# Gravity Problem - satellite

1. Oct 30, 2008

### maniacp08

Gravity Problem -- satellite

A satellite with a mass of 250 kg moves in a circular orbit 8.00 x 10^7 m above the Earth's surface.
(a) What is the gravitational force on the satellite?
N
(b) What is the speed of the satellite?
km/s
(c) What is the period of the satellite?
h

Relevant Equations
gravitational Force = G*m1*m2 / r^2
G = 6.67 x 10^-11 Nm^2/kg^2

The gravitational force is given but Im only given the m1 of the satellite, is m2 the mass of Earth 5.9742 × 10^24 kilograms?
How would I derive the radius from the orbit?

for Part b, I would need the answer for part a right?

for part c:
Would I use this formula to calculate the period?
T^2 = (4pi^2 / G*m) * r^3

Last edited: Oct 30, 2008
2. Oct 30, 2008

### cepheid

Staff Emeritus
Re: Gravity Problem -- satellite

For part a, you're given the altitude of the orbit, which is pretty much the same as the radius, except that it's measured from the surface of the earth, not from its centre. SO, you have to add the radius of the earth to this altitude.

As far as the mass of the earth goes...did you get it from a reliable source?

Yes, for part b you need the answer to part a, if you are going to use the fact that gravity is what provides the required centripetal force here to answer the question.

I don't know where that formula for the period comes from, and I'm too lazy to check its dervation. I'd take a much simpler approach. You know the circumference of the orbit (ie the distance covered), and you know the speed of the orbit (from part b). time = distance/speed.

3. Oct 30, 2008

### maniacp08

Re: Gravity Problem -- satellite

Ok, I got the mass of the earth 5.98 × 10^24 kilograms from the textbook.

So the raidus of the Earth is 6.37 x 10^6m which my textbook says.
So I add 8.00 x 10^7 m to it? So is 86,370,000 which is 86.37 x 10^6

gravitational Force = G*m1*m2 / r^2
G = 6.67 x 10^-11 Nm^2/kg^2

F = (6.67 x 10^-11)(5.98 × 10^24)( 250) / (86.37 x 10^6)^2
= (39.886610x^13)( 250) / (7459.7769 x 10^12)
= 9971.65 x 10^13 / (7459.7769 x 10^12)
= 1.336722282 x 10 = 13.36722282 approx = 13.37N

13.37N is the force of gravity
to find the speed, I can do F = MA?
13.37N = m * v^2/r

What would r be in this case?

4. Oct 30, 2008

### cepheid

Staff Emeritus
Re: Gravity Problem -- satellite

Why so hesitant? Does my explanation make sense to you? Please don't just blindly do what I say. Make sure you understand it. Draw a picture. If the satellite is 80 000 km above the *surface* of the earth as stated, then how far is it from the *centre?* What additional piece of info do you need to know to answer that? Now does it make sense?

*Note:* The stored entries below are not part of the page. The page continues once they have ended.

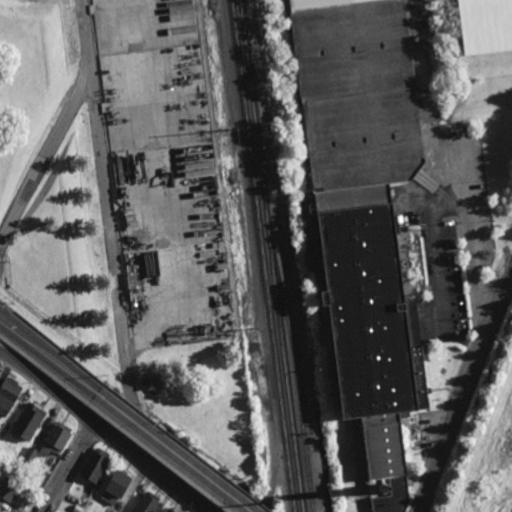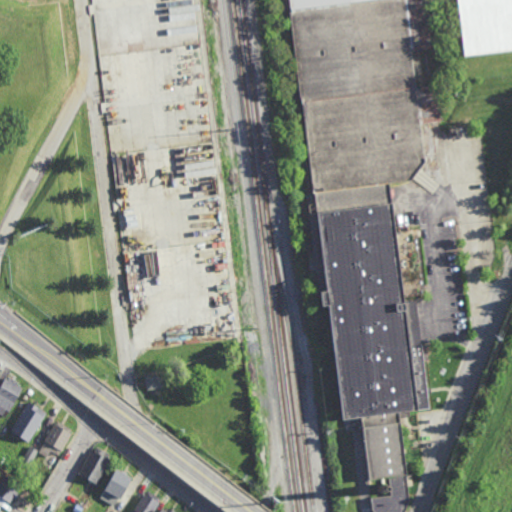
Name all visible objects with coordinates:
building: (145, 24)
building: (484, 25)
building: (485, 25)
road: (82, 34)
building: (156, 97)
railway: (247, 126)
power tower: (227, 130)
building: (458, 130)
road: (100, 164)
building: (168, 197)
building: (366, 205)
building: (367, 210)
road: (471, 231)
railway: (272, 255)
road: (439, 267)
building: (181, 297)
power tower: (252, 327)
road: (51, 359)
road: (45, 370)
railway: (297, 373)
building: (153, 382)
building: (153, 382)
railway: (279, 382)
building: (8, 393)
road: (467, 394)
building: (7, 395)
building: (27, 421)
road: (106, 429)
building: (55, 439)
building: (56, 440)
building: (29, 454)
building: (30, 454)
road: (174, 455)
road: (159, 458)
building: (94, 465)
building: (95, 465)
road: (69, 466)
park: (492, 467)
road: (360, 473)
building: (117, 486)
building: (115, 487)
building: (8, 490)
building: (8, 490)
building: (146, 502)
power tower: (279, 502)
building: (147, 503)
building: (163, 510)
building: (166, 510)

Ummm...yeah. Basically you can do what you did, which is to equate the graviational force to the centripetal force. The reason for doing so is that gravity is what is providing the centripetal force required for circular motion in this case.

This should really be obvious if you think back to the context in which centripetal force was introduced. It was introduced in the context of circular motion. If something is moving in a circle, it must have a centripetal force acting on it. So what 's r, then?

5. Oct 30, 2008

### maniacp08

Re: Gravity Problem -- satellite

Yes, it makes sense, thanks for explaining.
And I got what r is now that you related it as a circle.

For part C:
What you said earlier
time = distance/speed
where distance is the orbits circumference/distance covered
It would be 2Pi*(86.37 x 10^6) / 2.15km
I get a big answer of 252528.6976s, I divide by 60 since the answer is Hr.
and I get 4208.811. What did I do wrong?

6. Oct 30, 2008

### cepheid

Staff Emeritus
Re: Gravity Problem -- satellite

what do you mean by "distance is the orbits circumference/distance covered?"

The distance in travelled in one orbit is the circumference of the orbit. That's it. So where does the 2.15 km come from???

Again, time=distance/speed, but I don't see a speed in your calculation. What was your speed from part b?

7. Oct 30, 2008

### maniacp08

Re: Gravity Problem -- satellite

I found the speed from part b 2.15 km/s

circumference of the orbit is 2Pi*(86.37 x 10^6)

so time = 2Pi*(86.37 x 10^6) / 2.15 km/s

8. Oct 30, 2008

### cepheid

Staff Emeritus
Re: Gravity Problem -- satellite

I don't know if there's anything wrong with your method. But each part depends upon the previous one, so you'd better check your math.